Dans cette dangereuse expédition, l’auteur nous ramène une fois de plus à notre enfance et aux jeux auxquels nous nous livrions. Des jeux, dont le genre respectait le sexe, où nous nous identifions aux adultes. Avec un style qui lui est propre, la plume, à l’instar d’une caméra, nous visionne deux petits garçons, des frères, s’adonnant à un jeu de guerre. Le danger est présent, la mort n’est pas loin.

Le style de l’auteur simple et si singulier, non seulement nous rappelle notre propre enfance mais nous transpose dans le corps de ces deux protagonistes. Nous ressentons l’angoisse du petit Serg, nous haletons devant le danger qui arrive à son point culminant devant cette porte, celle de la chambre des parents. Territoire si convoité par l’enfant et si terrifiant, la vision de la scène tuant l’idéalisation de ces êtres que sont les parents.

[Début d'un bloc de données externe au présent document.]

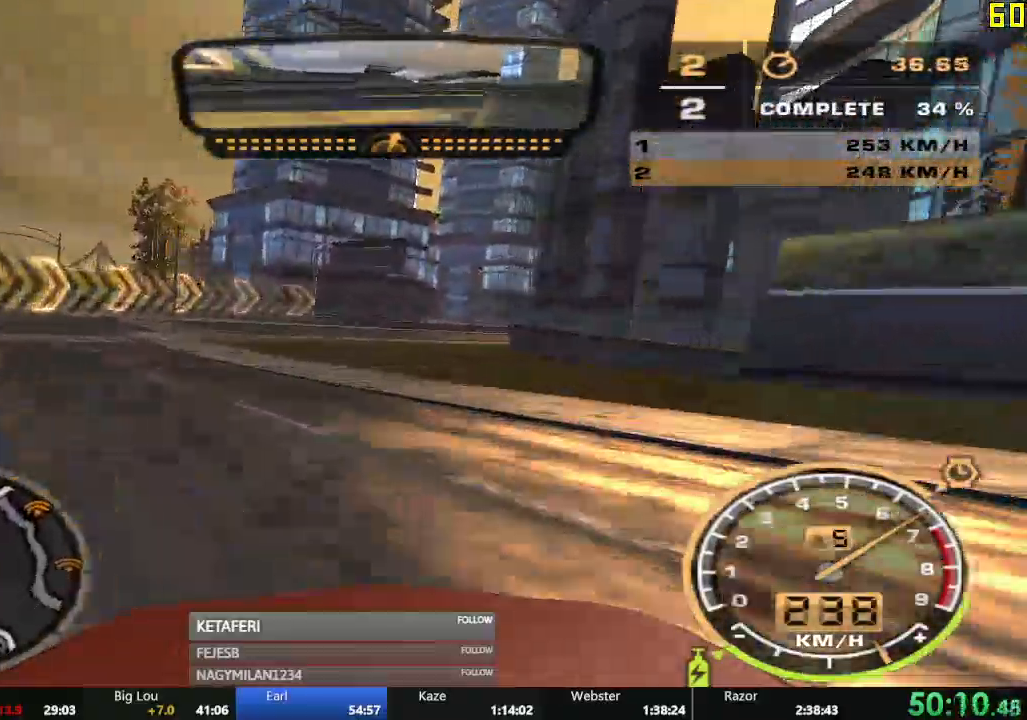
{"buttons": ["R2"], "left_stick": "right", "events": []}
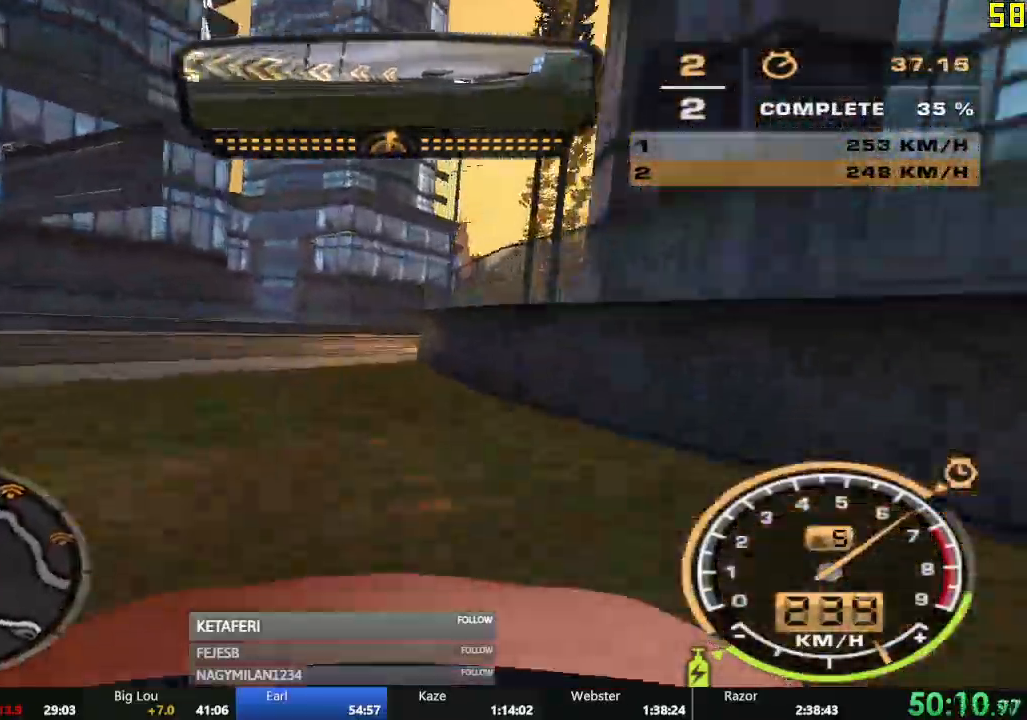
{"buttons": ["R2"], "left_stick": "right", "events": [[167, "left_stick", "center"], [333, "left_stick", "right"]]}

« Ils font de l’amour » et les pensées de mort submergent Wems. La vengeance sera implacable et Serg en fera les frais.
Cette mise en italiques de Il et Elle, cette manière si étrange de nommer les parents nous laisse supposer qu’il y a autant de haine que d’amour dans le cœur de Wems pour eux.

Un récit très fort, très humain. Tout au long de la lecture, j’ai ressenti une obsession chez l’auteur, celle de se délester.

Merci à lui et aux Penchants de ce partage.

Yasmina Teterel (recopié d'un commentaire ci-dessous)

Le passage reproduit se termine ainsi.